The Zena and Michael A. Wiener Cardiovascular Institute, Icahn School of Medicine at Mount Sinai, New York, New York, USA.
Division of Interventional Cardiology, Cardio-Thoracic-Vascular Department, San Raffaele Scientific Institute, Milan, Italy.
Catheter Cardiovasc Interv. 2021 Jan 1;97(1):E40-E50. doi: 10.1002/ccd.28941. Epub 2020 Apr 22.
We aimed to evaluate the efficacy and safety of antegrade fenestration and reentry (AFR) for chronic total occlusion (CTO) recanalization in a multicenter registry.
Adoption of antegrade dissection/reentry (ADR) for CTO recanalization has been limited, and novel ADR techniques are needed.
AFR involves the balloon-induced creation of multiple fenestrations between the false and true lumen. A targeted true lumen reentry is subsequently achieved with a low tip-load polymer-jacketed guidewire. Following the initial description and dissemination of AFR, patients undergoing AFR-based CTO recanalization at nine centers were included in the present registry. Study endpoints were AFR success, procedural success, and target-lesion failure (TLF) on follow-up.
We included 41 patients. Mean J-CTO score was 2.5 ± 1.4. In 80.5% of cases, AFR was performed after failed antegrade wire escalation. Another ADR technique was used before AFR in one-third of cases. AFR achieved distal true lumen reentry in n = 27/41 (65.9%) cases. In n = 14/41 (34.1%) cases with AFR failure, use of alternative techniques led to successful CTO recanalization in eight additional patients. The overall technical and procedural success rates were 85.4% and 82.9%, respectively. No AFR-related complications were observed. One-year TLF rate was 8.3% overall, with no differences between successful and failed AFR.
We report on AFR feasibility in a multicenter registry of patients undergoing CTO recanalization. We observed a moderate success rate, coupled with the absence of complications.

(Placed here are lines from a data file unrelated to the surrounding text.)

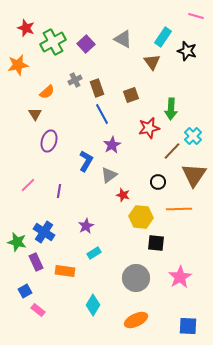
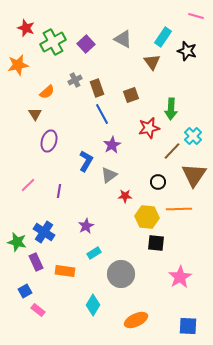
red star at (123, 195): moved 2 px right, 1 px down; rotated 16 degrees counterclockwise
yellow hexagon at (141, 217): moved 6 px right
gray circle at (136, 278): moved 15 px left, 4 px up
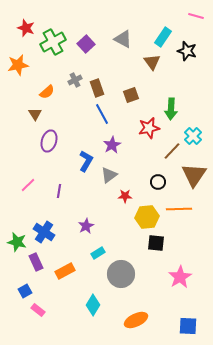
yellow hexagon at (147, 217): rotated 10 degrees counterclockwise
cyan rectangle at (94, 253): moved 4 px right
orange rectangle at (65, 271): rotated 36 degrees counterclockwise
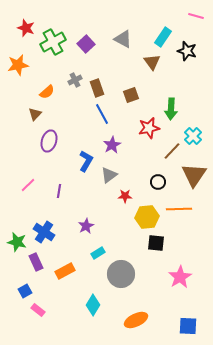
brown triangle at (35, 114): rotated 16 degrees clockwise
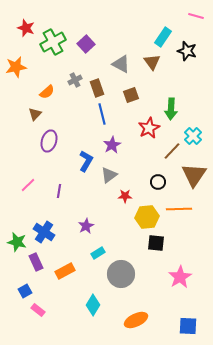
gray triangle at (123, 39): moved 2 px left, 25 px down
orange star at (18, 65): moved 2 px left, 2 px down
blue line at (102, 114): rotated 15 degrees clockwise
red star at (149, 128): rotated 15 degrees counterclockwise
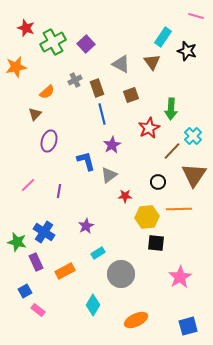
blue L-shape at (86, 161): rotated 45 degrees counterclockwise
blue square at (188, 326): rotated 18 degrees counterclockwise
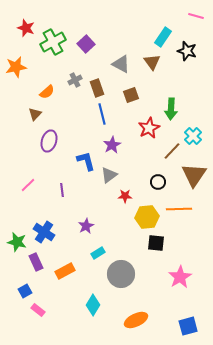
purple line at (59, 191): moved 3 px right, 1 px up; rotated 16 degrees counterclockwise
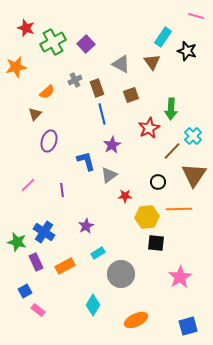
orange rectangle at (65, 271): moved 5 px up
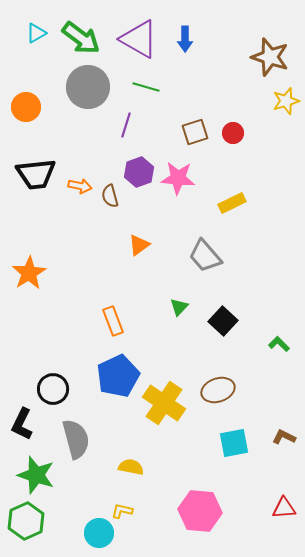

Moreover, even a failed AFR attempt did not preclude the use of alternative techniques to achieve recanalization. Further studies should confirm and extend our findings.
我们旨在评估多中心注册研究中顺行开窗和再进入(AFR)治疗慢性完全闭塞(CTO)再通的疗效和安全性。
采用顺行夹层/再进入(ADR)治疗 CTO 再通的方法受到限制,需要新的 ADR 技术。
AFR 涉及在假腔和真腔之间用球囊诱导产生多个窗孔。随后,用低尖端负荷聚合物护套导丝实现靶向真腔再进入。在 AFR 的初步描述和传播之后,在九个中心进行基于 AFR 的 CTO 再通的患者被纳入本注册研究。研究终点为 AFR 成功、程序成功和随访期间的靶病变失败(TLF)。
我们纳入了 41 名患者。平均 J-CTO 评分 2.5±1.4。80.5%的病例在顺行导丝升级失败后进行 AFR。三分之一的病例在进行 AFR 前使用了另一种 ADR 技术。在 n = 27/41(65.9%)病例中,AFR 实现了远端真腔再进入。在 n = 14/41(34.1%)的 AFR 失败病例中,使用替代技术使另外 8 例患者成功再通 CTO。总的技术和程序成功率分别为 85.4%和 82.9%。未观察到与 AFR 相关的并发症。总的 1 年 TLF 率为 8.3%,成功和失败的 AFR 之间没有差异。
我们报告了多中心注册研究中接受 CTO 再通的患者中 AFR 的可行性。我们观察到中等成功率,且无并发症。此外,即使 AFR 尝试失败,也不排除使用替代技术来实现再通。进一步的研究应该证实并扩展我们的发现。